6 Nicht wird die Sonne dich stechen am Tag, noch der Mond bei Nacht.
7 Der HERR wird dich behüten vor allem Bösen, er wird behüten deine Seele.
8 Der HERR wird behüten deinen Ausgang und deinen Eingang, von nun an bis in Ewigkeit.
In diesen Versen hören wir gleichsam aus dem Heiligtum die Antwort auf das Glaubensvertrauen, das der Gläubige in den Versen 1 und 2 zum Ausdruck bringt. Dem Gläubigen wird versichert, dass der Hüter nicht zulassen wird, dass sein Fuß wankt (Vers 3). In diesem Vers steht zweimal das Wort „nicht“. Es ist eine doppelte Unterstreichung, dass der Hüter das, was in diesem Vers steht, niemals zulassen wird. Er wird ihn bei jedem Schritt, den er tut, unterstützen (Hiob 31,4). Gott, der Schöpfer, ist mächtig, ihn ohne wanken und straucheln zu bewahren (Jud 1,24).

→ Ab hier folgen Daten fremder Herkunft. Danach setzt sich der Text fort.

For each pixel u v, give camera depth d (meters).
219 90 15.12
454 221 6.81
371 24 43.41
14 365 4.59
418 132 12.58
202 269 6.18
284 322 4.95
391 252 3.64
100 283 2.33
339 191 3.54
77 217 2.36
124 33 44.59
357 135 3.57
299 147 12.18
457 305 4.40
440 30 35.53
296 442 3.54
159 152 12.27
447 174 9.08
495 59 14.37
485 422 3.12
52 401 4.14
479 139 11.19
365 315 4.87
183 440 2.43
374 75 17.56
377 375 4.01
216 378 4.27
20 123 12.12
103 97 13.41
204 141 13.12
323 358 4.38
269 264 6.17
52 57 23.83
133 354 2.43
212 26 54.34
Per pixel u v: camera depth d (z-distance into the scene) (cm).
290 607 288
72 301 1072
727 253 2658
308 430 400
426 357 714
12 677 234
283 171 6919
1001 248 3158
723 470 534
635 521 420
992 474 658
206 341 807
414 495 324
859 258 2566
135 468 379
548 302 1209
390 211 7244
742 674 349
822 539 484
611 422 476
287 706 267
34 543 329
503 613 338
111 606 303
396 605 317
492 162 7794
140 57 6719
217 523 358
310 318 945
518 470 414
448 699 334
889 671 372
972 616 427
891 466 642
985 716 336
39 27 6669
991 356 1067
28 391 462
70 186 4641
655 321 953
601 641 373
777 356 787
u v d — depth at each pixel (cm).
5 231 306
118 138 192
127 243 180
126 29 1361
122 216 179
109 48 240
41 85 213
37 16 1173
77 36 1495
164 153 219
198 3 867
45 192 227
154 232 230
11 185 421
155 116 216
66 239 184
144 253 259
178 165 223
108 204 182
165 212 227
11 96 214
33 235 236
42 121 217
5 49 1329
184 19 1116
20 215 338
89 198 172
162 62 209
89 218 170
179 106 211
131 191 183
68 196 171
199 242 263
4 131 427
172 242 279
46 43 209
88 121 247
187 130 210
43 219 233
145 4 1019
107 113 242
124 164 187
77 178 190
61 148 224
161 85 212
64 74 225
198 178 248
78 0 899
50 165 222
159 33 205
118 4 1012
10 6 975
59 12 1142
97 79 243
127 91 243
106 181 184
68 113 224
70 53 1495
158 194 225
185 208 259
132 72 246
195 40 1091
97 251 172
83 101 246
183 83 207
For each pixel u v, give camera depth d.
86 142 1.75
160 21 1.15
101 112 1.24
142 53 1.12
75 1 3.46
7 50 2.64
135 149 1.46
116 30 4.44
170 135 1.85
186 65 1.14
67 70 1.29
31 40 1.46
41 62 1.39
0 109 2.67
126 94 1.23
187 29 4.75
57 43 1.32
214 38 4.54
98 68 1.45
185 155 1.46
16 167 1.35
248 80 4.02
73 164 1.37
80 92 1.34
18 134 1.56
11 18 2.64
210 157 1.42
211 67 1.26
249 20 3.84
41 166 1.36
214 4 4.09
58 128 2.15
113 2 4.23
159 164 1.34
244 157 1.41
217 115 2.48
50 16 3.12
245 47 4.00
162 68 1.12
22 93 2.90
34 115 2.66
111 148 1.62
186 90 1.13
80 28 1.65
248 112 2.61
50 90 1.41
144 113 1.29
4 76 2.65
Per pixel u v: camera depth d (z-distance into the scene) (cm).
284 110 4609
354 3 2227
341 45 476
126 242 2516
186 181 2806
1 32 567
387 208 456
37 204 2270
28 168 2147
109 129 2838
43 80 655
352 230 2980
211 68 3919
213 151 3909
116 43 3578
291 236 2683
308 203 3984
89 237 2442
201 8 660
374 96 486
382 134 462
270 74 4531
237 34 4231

Der Hüter wird nicht schlummern, Er wird in seiner Wachsamkeit für ihn keinen Augenblick nachlassen. Das ist etwas ganz anderes als das, was mit den Götzen geschah. Damals spottete Elia über den Baal: „Vielleicht schläft er und wird aufwachen!“ (vgl. 1Kön 18,27). Dieser Hüter wird ihn nicht aus den Augen verlieren und ihn auch nicht gleichgültig beobachten, wenn er sich auf den Weg nach Jerusalem macht, einen Weg, der voller Gefahren ist. Er wird ihn mit größter persönlicher Aufmerksamkeit begleiten und eng mit ihm verbunden sein. Sein Hüter hat sogar die Haare auf seinem Haupt gezählt, und kein einziges Haar davon wird verloren gehen (Lk 12,7; 21,18; Apg 27,34).
Mit dem Ruf „siehe“ (Vers 4) wird die Aufmerksamkeit des Gläubigen nachdrücklich auf den Hüter als „der Hüter Israels“, sein Volk, gelenkt. In seiner Bewahrung gibt es kein Nachlassen. Es gibt kein Schlummern und somit kein Einschlafen. Er wird weder schlummern noch schlafen, sondern ununterbrochen über sein Eigentum, sein auserwähltes Volk, wachen. Sein Volk ist sein persönliches „Eigentum“ (2Mo 19,5; 5Mo 7,6).
In den Versen 3 und 4 ist noch nicht ganz klar, wer der Hüter ist, zumindest wird sein Name noch nicht ausdrücklich genannt. Erst in Vers 5 wird seine Identität offenbart: es ist der HERR. Es könnte zum Beispiel auch ein (Erz-)Engel gewesen sein. Was braucht jemand auf einer sehr gefährlichen Reise? Einen Wächter oder einen persönlichen Leibwächter. Und wer ist dieser Leibwächter? Was kann er tun? Er muss immer wachsam sein. Es darf nicht einen Moment des Schlummers geben. Schlummern ist ein Ausdruck für einen Soldaten, der während seines Dienstes nicht wachsam ist (Jes 5,27).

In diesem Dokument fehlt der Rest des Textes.